**Task goal**
Show, from the records below, all lines that contain the word "SQUARE".
Top of Information supplied
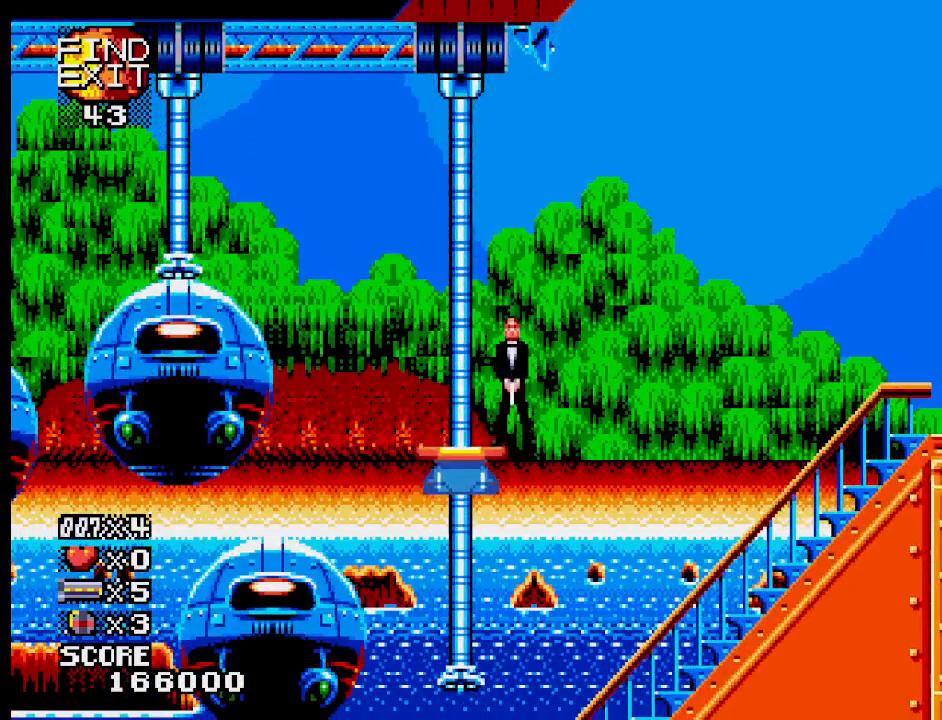
{"buttons": [], "events": [[200, "CROSS", "up"]]}
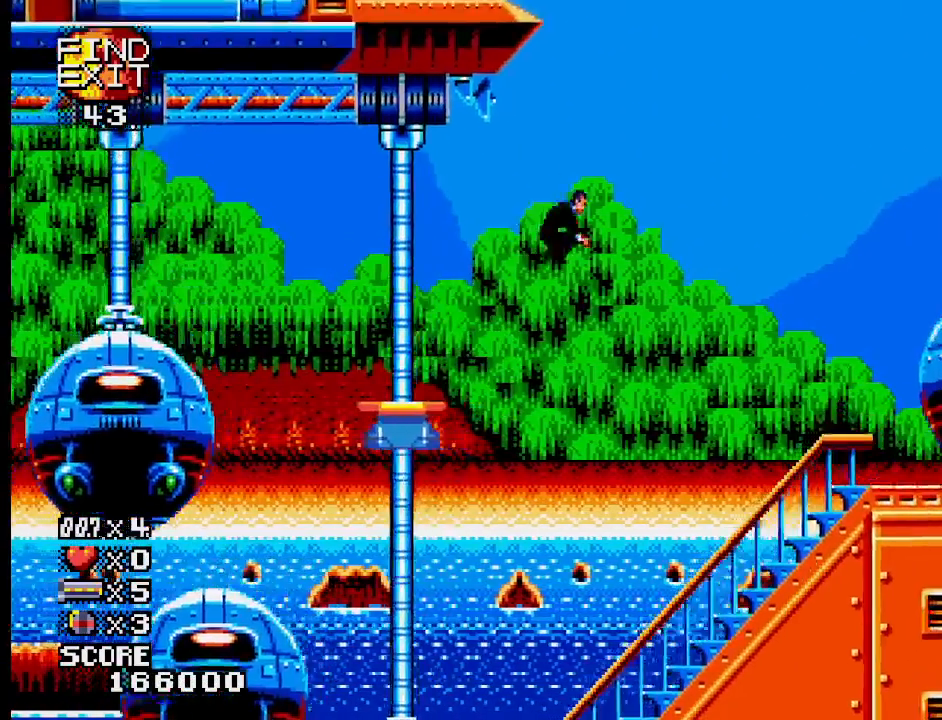
{"buttons": [], "events": []}
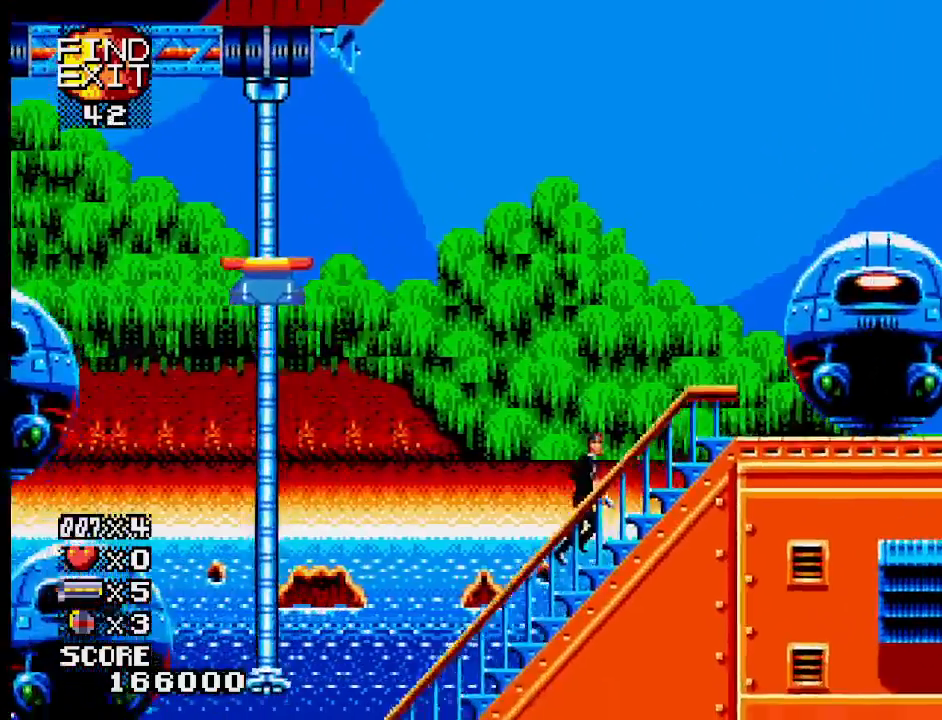
{"buttons": [], "events": [[250, "SQUARE", "down"], [367, "SQUARE", "up"]]}
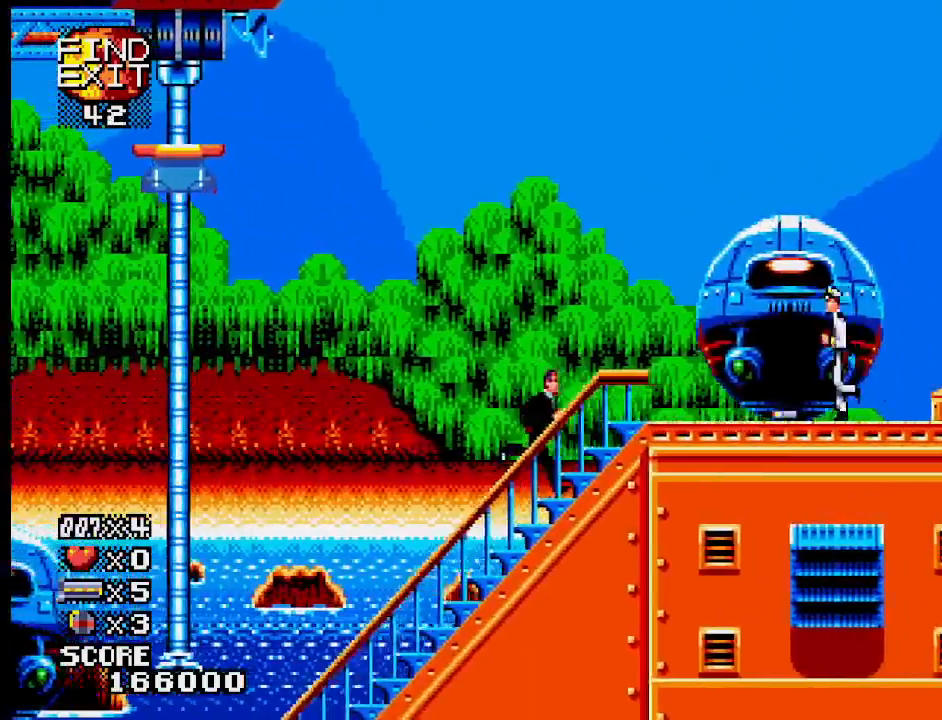
{"buttons": [], "events": []}
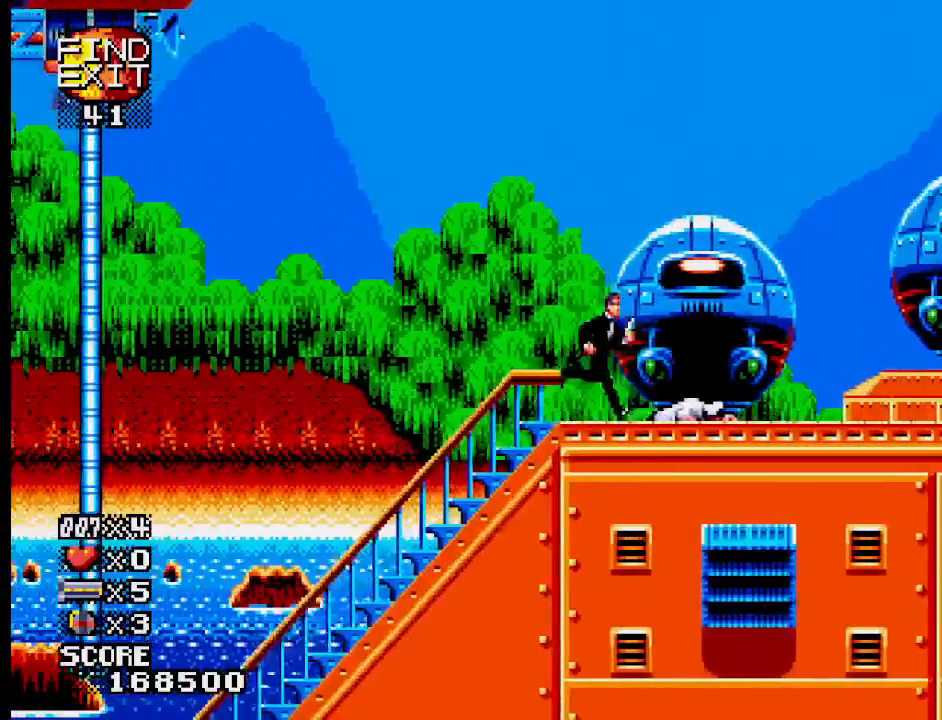
{"buttons": [], "events": [[317, "SQUARE", "down"], [467, "SQUARE", "up"]]}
Bottom of Information supplied
**Output**
{"buttons": [], "events": [[250, "SQUARE", "down"], [367, "SQUARE", "up"]]}
{"buttons": [], "events": [[317, "SQUARE", "down"], [467, "SQUARE", "up"]]}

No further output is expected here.